Zoom in: Entire X accounts are dedicated to ticket tattling. Take @NavyYardParking, which calls out cars for parking illegally and shares egregious rundowns of citations.
- The account tags government agencies like the DC Department of Public Works, police and/or 311 to get authorities involved.
Spot a fake, expired or dubious tag? Another internet sleuth, @FakeTagsDC, shares photos from tipsters — oh, look, a hand-drawn "license plate" — often alongside a lengthy list of infractions.
Flashback: OurStreets, a mobile app that launched in 2019, aimed to streamline the tipster process by allowing users to report by-the-minute infractions to city agencies, but the company shuttered during the pandemic.

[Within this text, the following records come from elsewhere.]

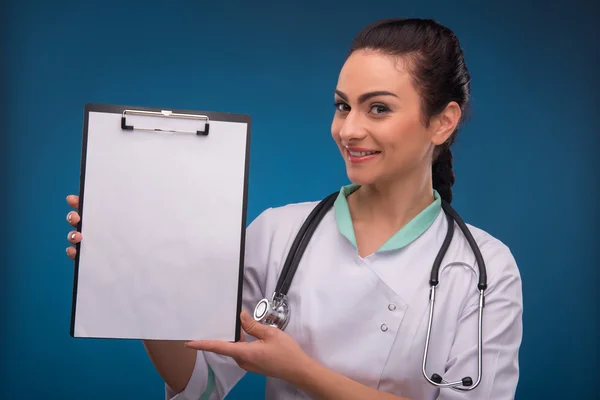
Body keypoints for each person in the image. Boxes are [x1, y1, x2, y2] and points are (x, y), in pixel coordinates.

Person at [64, 18, 523, 400]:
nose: (348, 129)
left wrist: (301, 371)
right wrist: (141, 278)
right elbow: (200, 384)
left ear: (442, 121)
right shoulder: (278, 233)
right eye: (343, 106)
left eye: (378, 108)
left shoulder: (484, 269)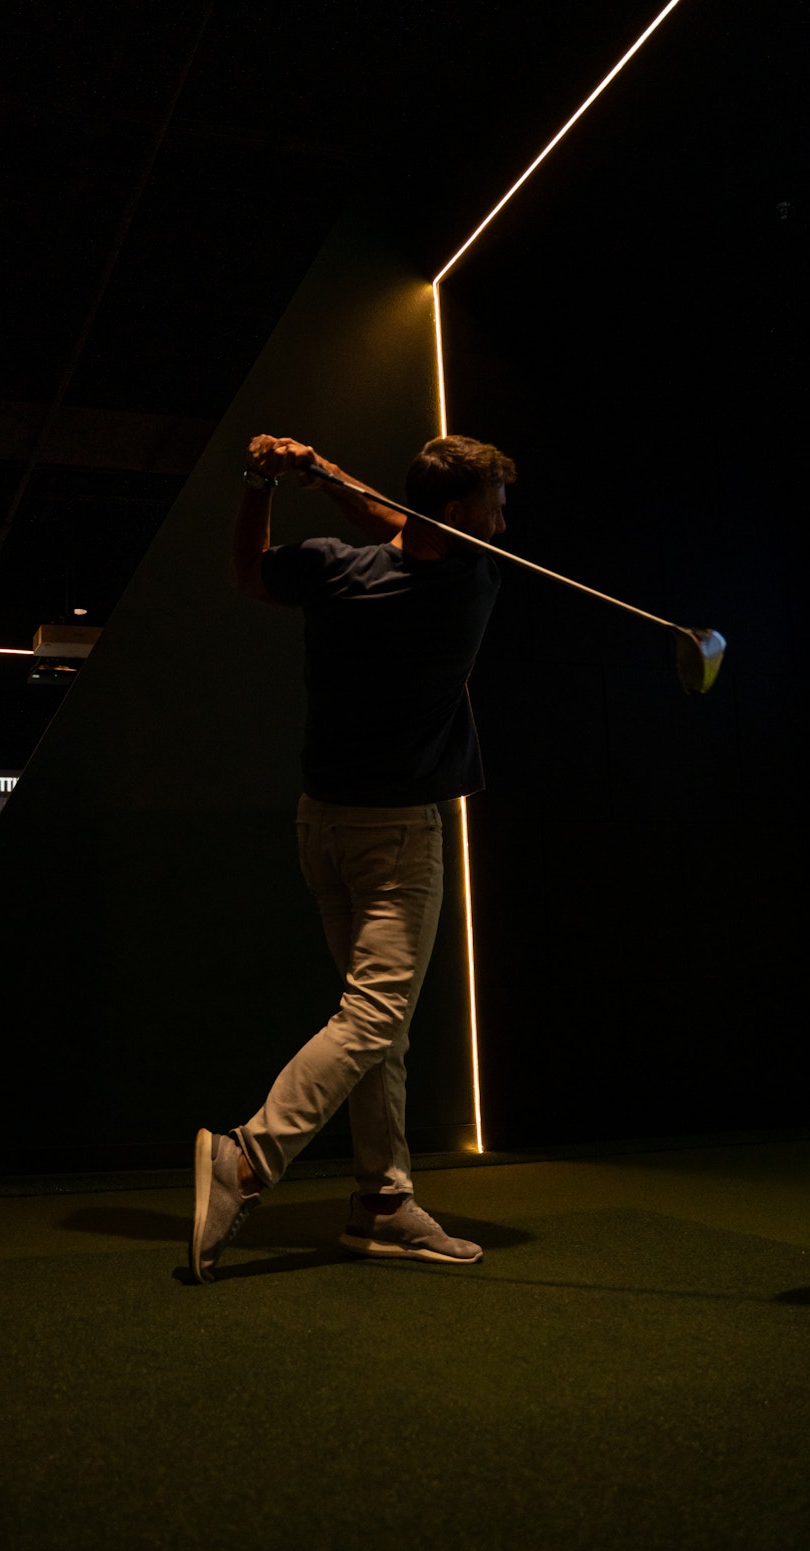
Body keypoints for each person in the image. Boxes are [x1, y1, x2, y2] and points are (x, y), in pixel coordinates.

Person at [190, 431, 516, 1282]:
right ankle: (248, 1159)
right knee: (374, 1018)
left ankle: (383, 1203)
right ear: (459, 515)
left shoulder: (338, 569)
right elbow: (407, 528)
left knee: (382, 1029)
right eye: (494, 507)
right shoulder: (470, 579)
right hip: (398, 836)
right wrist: (329, 478)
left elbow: (250, 570)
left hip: (321, 827)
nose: (503, 522)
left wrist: (264, 479)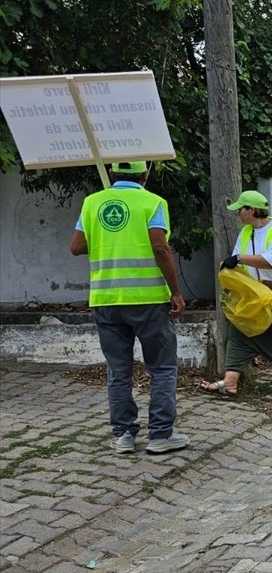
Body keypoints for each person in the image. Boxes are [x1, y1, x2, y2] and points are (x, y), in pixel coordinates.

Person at [68, 160, 188, 454]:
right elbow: (160, 247)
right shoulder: (153, 202)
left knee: (118, 370)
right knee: (161, 368)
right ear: (145, 174)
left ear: (111, 174)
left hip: (106, 300)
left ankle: (124, 435)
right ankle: (160, 435)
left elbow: (76, 246)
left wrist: (108, 238)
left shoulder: (92, 202)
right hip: (148, 300)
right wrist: (175, 292)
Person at [199, 191, 272, 401]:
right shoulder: (246, 232)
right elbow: (237, 258)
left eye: (241, 209)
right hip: (256, 295)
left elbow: (270, 261)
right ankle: (230, 382)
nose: (238, 214)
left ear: (251, 210)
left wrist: (239, 258)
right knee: (240, 333)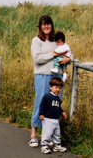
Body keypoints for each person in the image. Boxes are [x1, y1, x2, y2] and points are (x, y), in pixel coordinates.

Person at [29, 15, 72, 148]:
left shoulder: (57, 40)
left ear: (51, 25)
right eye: (43, 24)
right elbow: (37, 58)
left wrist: (67, 60)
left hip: (57, 77)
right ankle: (34, 135)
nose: (46, 27)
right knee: (41, 102)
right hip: (42, 76)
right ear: (40, 26)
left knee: (55, 104)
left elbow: (67, 51)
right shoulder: (37, 41)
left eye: (48, 24)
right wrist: (53, 55)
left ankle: (51, 136)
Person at [39, 77, 67, 154]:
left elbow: (58, 107)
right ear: (50, 87)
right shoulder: (47, 96)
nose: (58, 90)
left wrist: (62, 112)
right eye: (56, 87)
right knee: (47, 132)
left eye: (59, 88)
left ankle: (56, 145)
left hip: (55, 119)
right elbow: (42, 105)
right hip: (48, 118)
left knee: (56, 133)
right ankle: (44, 145)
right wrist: (41, 114)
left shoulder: (58, 98)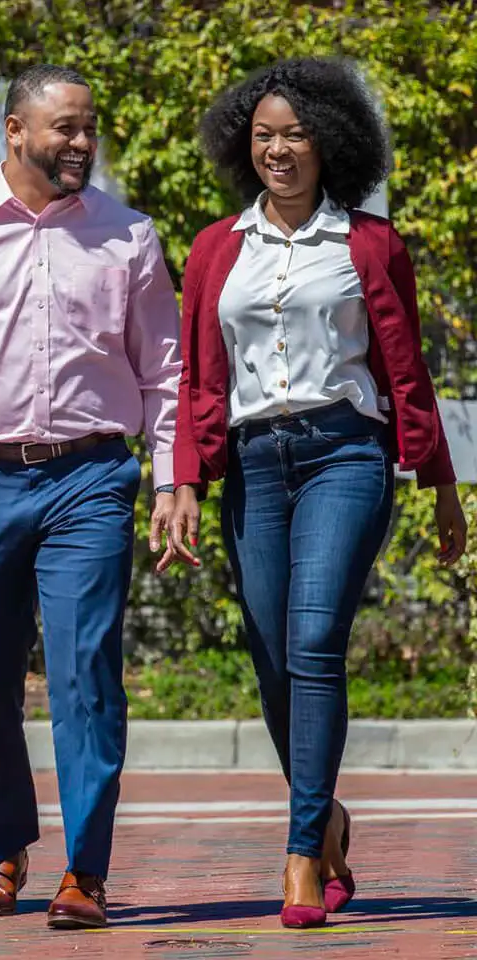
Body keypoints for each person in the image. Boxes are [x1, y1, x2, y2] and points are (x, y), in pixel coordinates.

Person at [0, 65, 188, 930]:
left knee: (87, 675)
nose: (81, 144)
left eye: (89, 129)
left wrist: (171, 476)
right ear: (15, 132)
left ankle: (85, 871)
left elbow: (165, 370)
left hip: (90, 476)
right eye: (64, 130)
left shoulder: (129, 237)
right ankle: (2, 849)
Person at [168, 57, 468, 928]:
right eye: (263, 135)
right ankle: (327, 813)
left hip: (347, 454)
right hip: (256, 462)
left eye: (294, 133)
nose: (278, 150)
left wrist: (440, 485)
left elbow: (406, 372)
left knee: (313, 639)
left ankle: (301, 854)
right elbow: (198, 375)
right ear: (242, 146)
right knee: (271, 658)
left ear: (328, 140)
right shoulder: (216, 248)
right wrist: (186, 476)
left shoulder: (369, 244)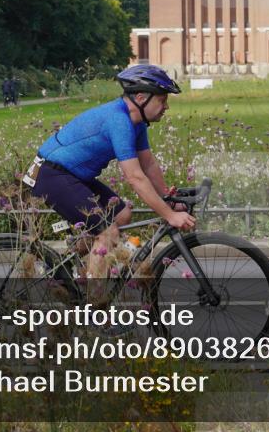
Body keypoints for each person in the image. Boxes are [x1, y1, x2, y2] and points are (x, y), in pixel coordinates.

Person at [28, 64, 196, 281]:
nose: (166, 107)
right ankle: (94, 304)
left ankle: (65, 270)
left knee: (122, 214)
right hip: (52, 174)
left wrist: (167, 198)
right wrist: (170, 215)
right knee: (107, 233)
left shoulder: (137, 124)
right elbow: (135, 177)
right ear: (141, 97)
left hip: (72, 174)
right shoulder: (119, 121)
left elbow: (148, 165)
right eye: (162, 100)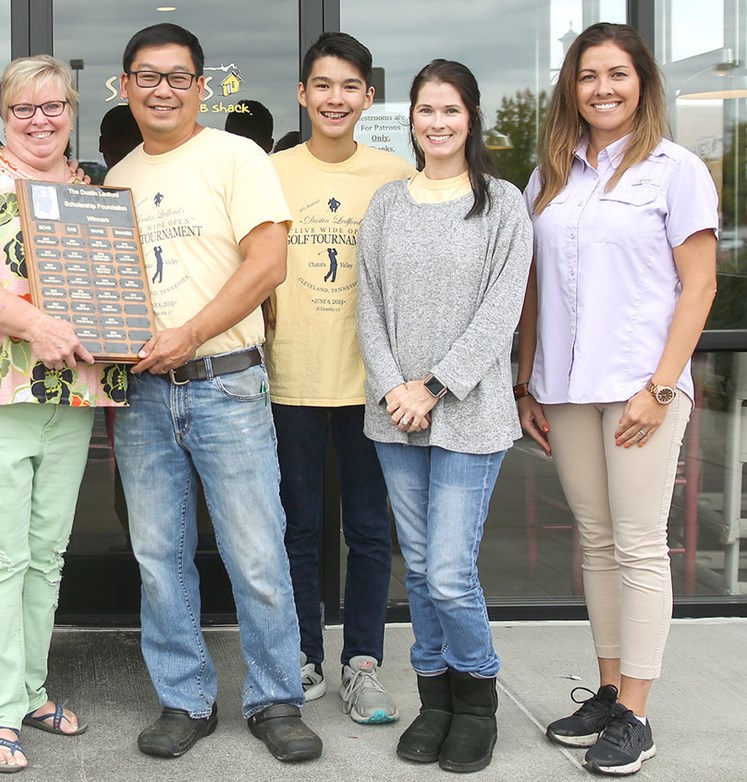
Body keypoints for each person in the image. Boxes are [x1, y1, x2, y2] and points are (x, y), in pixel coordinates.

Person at [104, 22, 322, 764]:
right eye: (146, 76)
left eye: (176, 77)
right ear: (125, 86)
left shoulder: (237, 156)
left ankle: (274, 699)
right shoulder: (115, 180)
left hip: (225, 385)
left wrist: (189, 333)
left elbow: (267, 265)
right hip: (141, 397)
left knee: (255, 553)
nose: (161, 89)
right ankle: (184, 698)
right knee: (157, 555)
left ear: (200, 86)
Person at [518, 22, 718, 777]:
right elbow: (534, 289)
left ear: (642, 84)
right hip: (565, 390)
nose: (602, 87)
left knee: (637, 546)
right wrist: (524, 377)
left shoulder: (675, 170)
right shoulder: (548, 175)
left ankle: (635, 713)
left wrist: (660, 387)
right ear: (570, 87)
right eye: (587, 75)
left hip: (641, 389)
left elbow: (697, 286)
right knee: (595, 544)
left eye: (617, 74)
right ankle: (606, 691)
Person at [0, 54, 127, 774]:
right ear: (1, 116)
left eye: (51, 107)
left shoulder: (88, 187)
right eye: (22, 109)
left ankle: (30, 689)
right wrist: (33, 326)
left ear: (70, 110)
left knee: (45, 556)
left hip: (67, 394)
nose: (38, 120)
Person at [354, 58, 531, 774]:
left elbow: (501, 312)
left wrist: (433, 386)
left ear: (470, 117)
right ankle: (435, 699)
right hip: (394, 414)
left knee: (451, 572)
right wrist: (394, 386)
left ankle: (477, 701)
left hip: (470, 414)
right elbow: (366, 304)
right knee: (421, 568)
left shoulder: (502, 204)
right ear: (411, 119)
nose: (436, 122)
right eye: (425, 110)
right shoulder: (388, 204)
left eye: (449, 110)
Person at [265, 32, 413, 726]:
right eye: (322, 85)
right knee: (294, 527)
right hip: (287, 378)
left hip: (369, 384)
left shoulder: (394, 175)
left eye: (348, 86)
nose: (334, 98)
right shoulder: (271, 171)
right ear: (302, 93)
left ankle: (362, 664)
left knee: (367, 529)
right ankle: (300, 654)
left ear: (367, 98)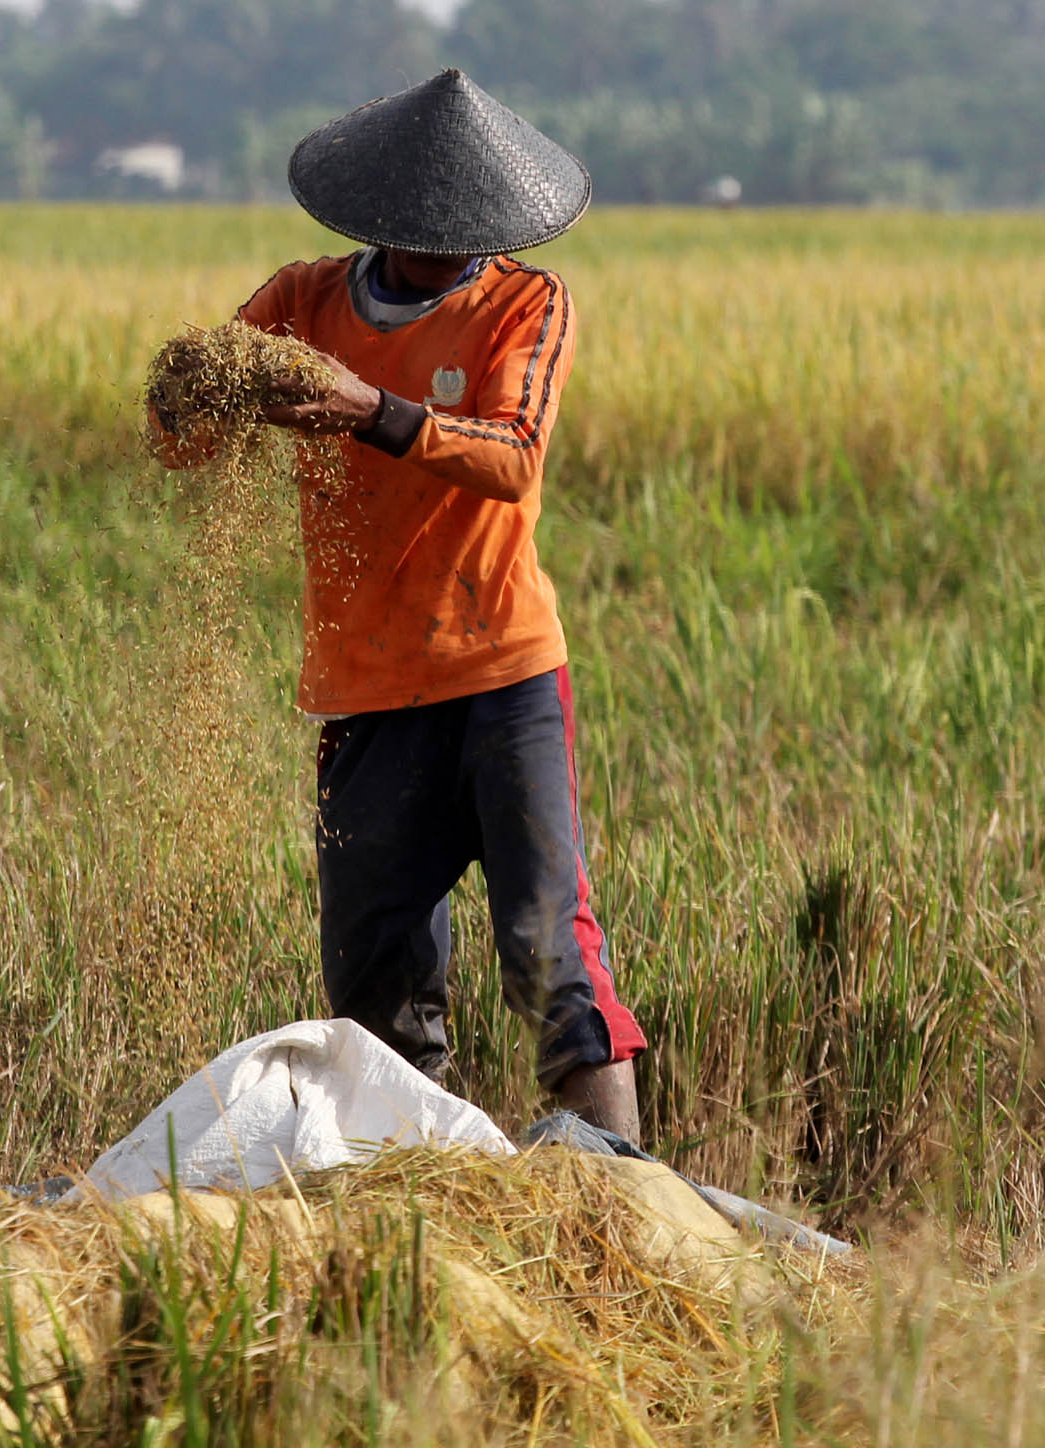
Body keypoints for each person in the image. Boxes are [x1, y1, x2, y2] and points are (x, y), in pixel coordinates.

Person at [151, 70, 647, 1143]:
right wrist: (184, 392)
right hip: (365, 691)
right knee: (373, 991)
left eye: (459, 230)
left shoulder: (524, 303)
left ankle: (627, 1191)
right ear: (376, 215)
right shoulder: (300, 302)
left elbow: (513, 460)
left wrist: (368, 409)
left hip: (501, 675)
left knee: (552, 955)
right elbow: (189, 435)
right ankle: (406, 1195)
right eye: (419, 227)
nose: (439, 246)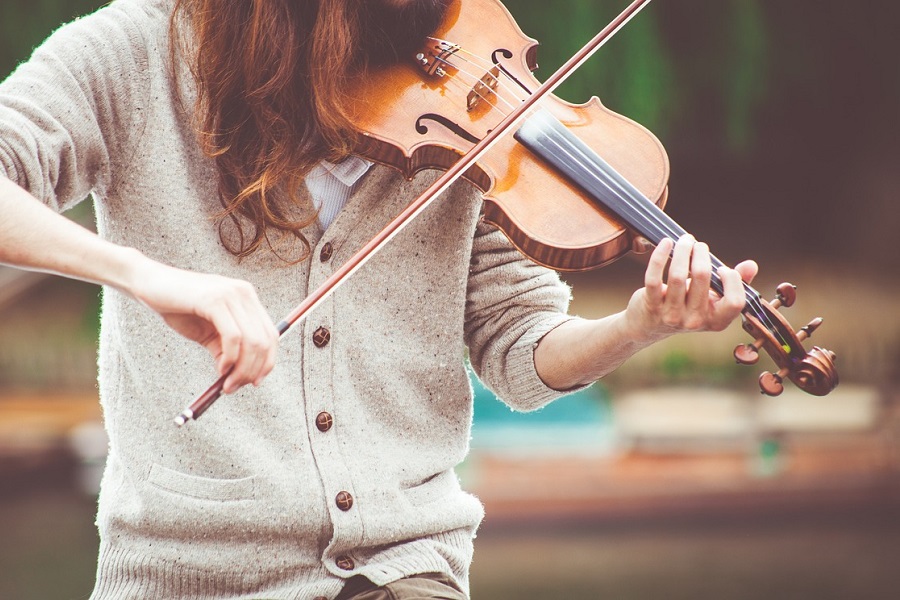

How it works: Anyone can ticket tattle. The Department of Motor Vehicles website is like Shazam for traffic violations — just enter a license plate number and, bam! Nearly $8,000 in unpaid fines!
The intrigue: City records can reveal VIP violations.
- Axios scoured hundreds of cars with low plate numbers — single or triple-digit plates bestowed by the mayor or D.C. City Council — and found they racked up at least $38,000 in speeding and parking fines over the past several years.
Reality check: The city still makes big bucks on tickets — one speed camera alone generated $3.8 million over the first half of the year.
Meanwhile, some say the traps are unfair, especially in poorer neighborhoods.